- Credibility:
LITTLE VILLAGE — A vacant storefront on 26th Street will soon be home to a new cafe and incubator co-working space in Little Village.
With help from a $250,000 grant from the city’s Neighborhood Opportunity Fund, The Little Village Chamber of Commerce will be converting the empty storefront at 3534 W. 26th St. into Xquina Cafe. Expected to open in 2019, the cafe aims to be a community hub where Little Village residents can stop by for coffee and pan dulce and take advantage of a wide range of entrepreneurial workshops.
Juan Saldana, associate director of the chamber’s Small Business Development Center, said the cafe will fill a void along the popular corridor.
“There’s not really any coffee shops on 26th Street,” Saldana said. “We have a ton of restaurants, which is great, but typically what happens is there are loud noises, people are eating, you can’t sit down, focus … and do homework.”
RELATED: 33 South And West Side Businesses Get $5 Million In City Grants

The two-story, 6,000-square-foot spot hopes to solve that problem. Xquina Cafe will feature a coffee bar, wifi, workspaces, designated area for workshops and a conference room on the first floor.
Design Bridge designed the renderings for interior space.
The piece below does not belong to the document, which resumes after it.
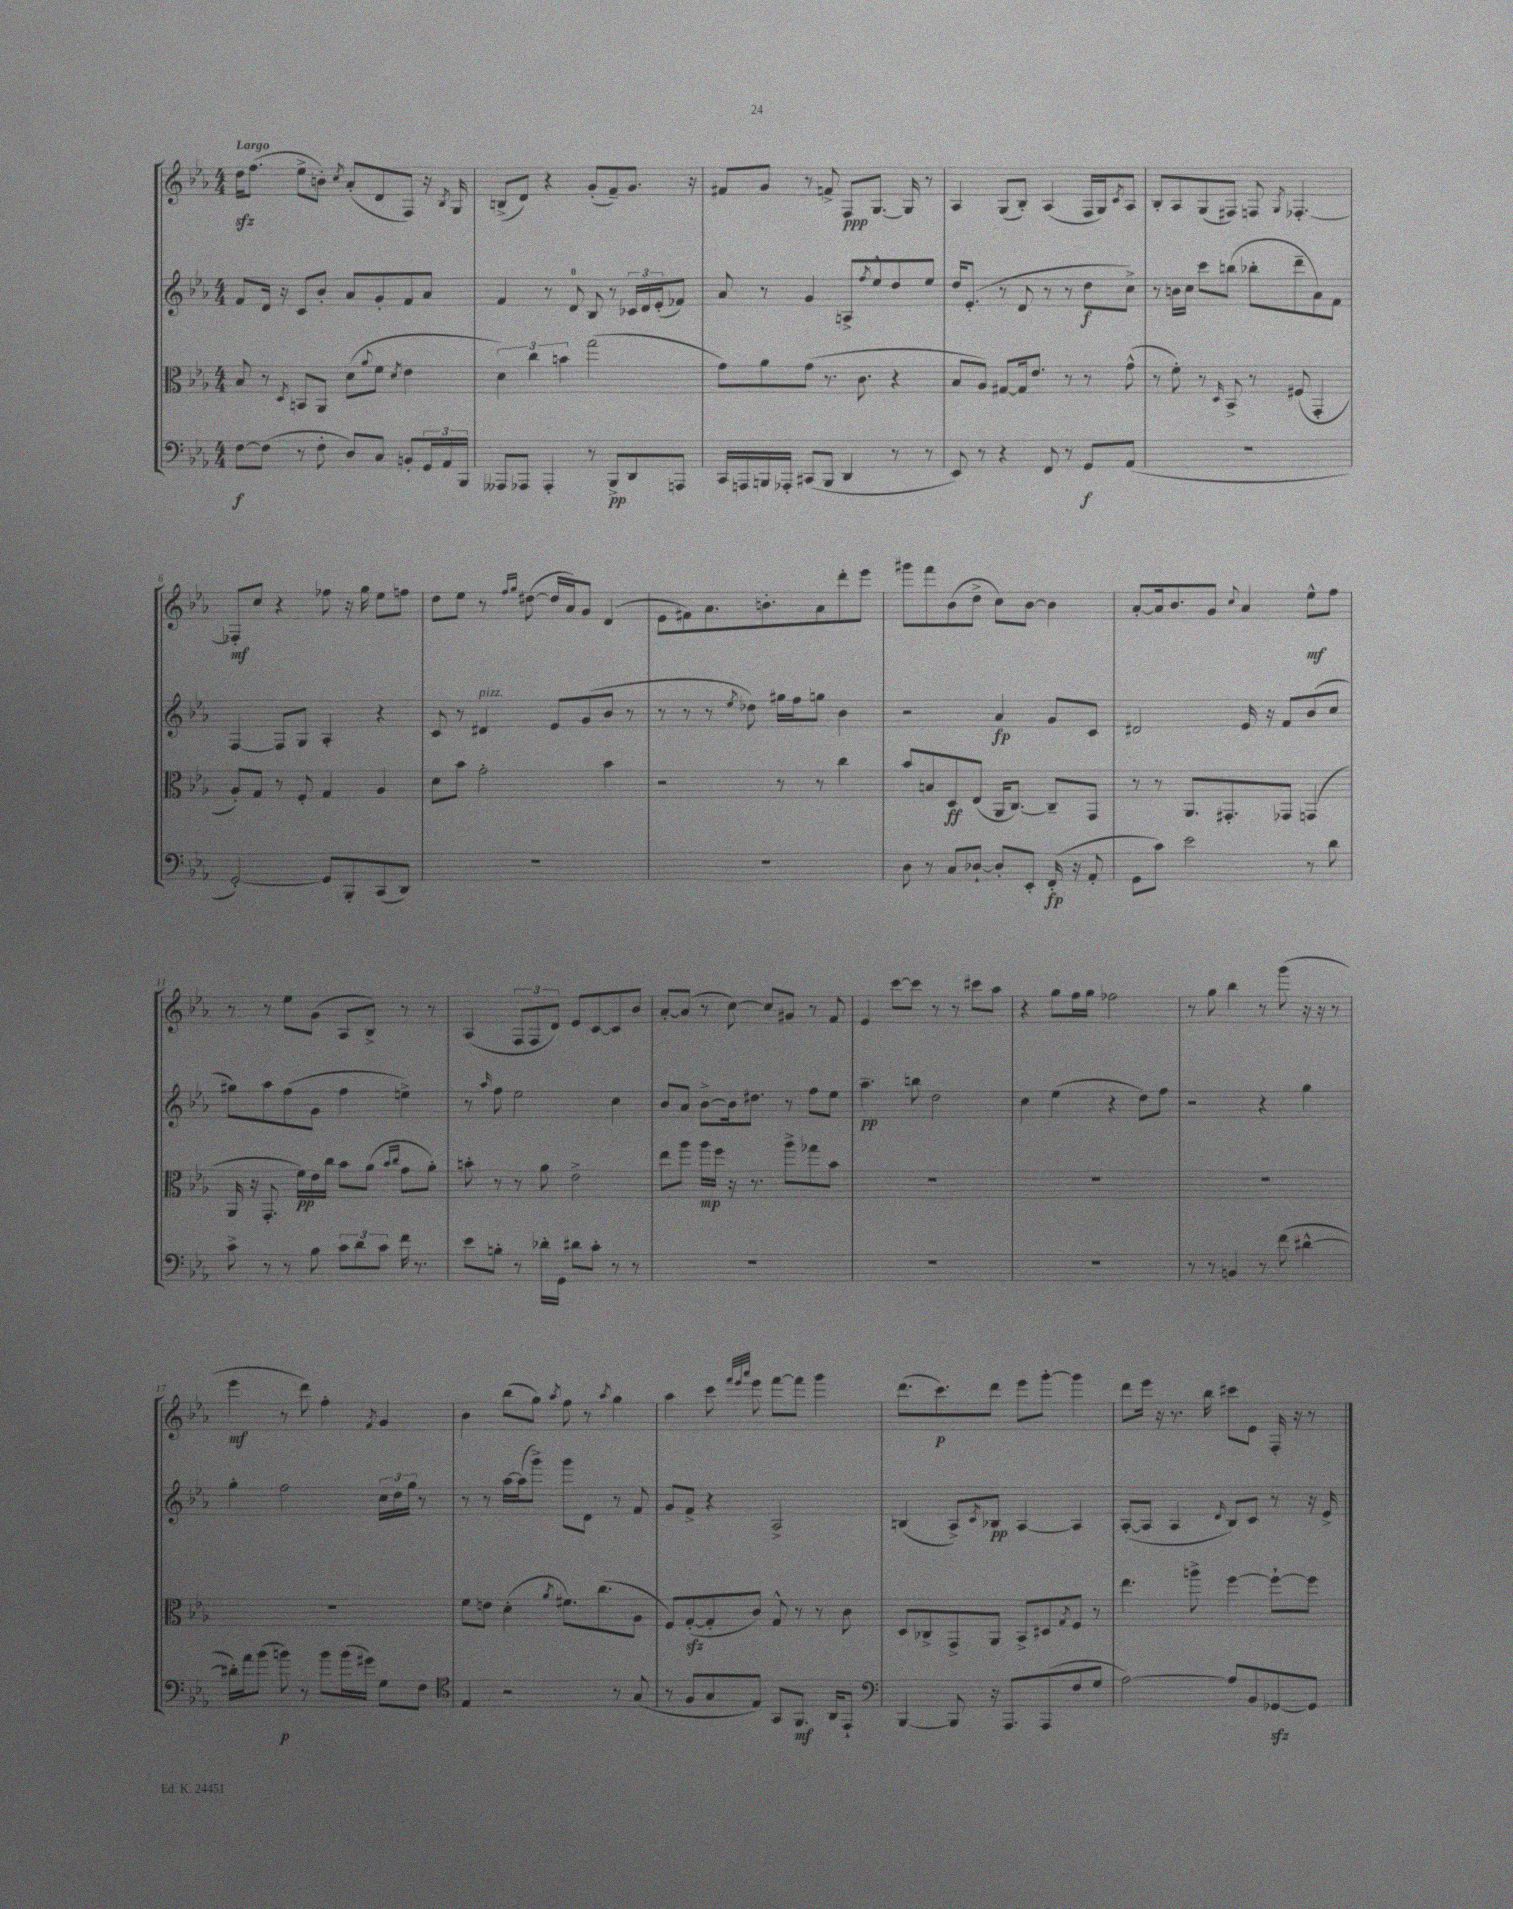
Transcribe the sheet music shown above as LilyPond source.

For $30 a month, members will have unlimited access to the second floor, which includes additional co-working areas, multimedia rooms and more conference rooms. Six private office spaces will be offered for rent starting at $650-$800 per month which includes access to all second-floor amenities, mail service and monthly cleaning.
Jaime di Paulo, executive director of the Little Village Chamber of Commerce, said this project will be a “game changer” for the community.

“There are 100 incubator spaces in Downtown, but there is nothing like that in Little Village,” he said. “Some people can’t necessarily get to Downtown.”
An additional $250,000 will be raised through a capital campaign to make the project a reality, di Paolo said.
Saldana and di Paulo said they plan to partner with different organizations to offer workshops and trainings open to all Little Village residents, aspiring entrepreneurs and current business owners in the area.
“This is different than going to a library. People can get together, engage in peer-to-peer learning and then there’s an added advantage of being on 26th street,” Saldana said. “We can get partners involved to create programs and workshops … where young people can learn about business, tech, journalism, marketing. Anything that is relevant, interesting and a benefit to the community.”
The idea for the incubator and cafe emerged after the chamber conducted a feasibility studying the area’s population. They found that 33 percent of the Little Village residents are between the ages of 18 and 35.
Following the study, the Little Village Chamber of Commerce looked at ways to create a gathering point for millennials in the area that is “culturally relevant and caters to the Little Village population,” Saldana said.
“Young people are going to Pilsen, Cicero or Back of the Yards, they aren’t staying here because there isn’t a place where they can kind of hang and do work,” Saldana said.
Saldana said the chamber is working with the current property owner for the conversion and will assume part ownership and manage the property. The chamber aims to create an advisory committee to select a local vendor for the cafe’s coffee and baked goods.
Di Paulo said Xquina Cafe will be a tremendous investment for “businesses and the community as a whole.”
He reiterated that the space would provide a much needed resource in Little Village to engage the younger population while also supporting the existing businesses in the area.
“If we don’t invest money in our community, in the commercial corridor, that [identity of 26th Street] is going to go away,” di Paulo said. “We don’t want to lose that.”

The Neighborhood Opportunity Fund program allows developers to pay a fee to build bigger and taller projects in an expanded Downtown area. Eighty percent of fund dollars are then used to support commercial projects in blighted neighborhoods.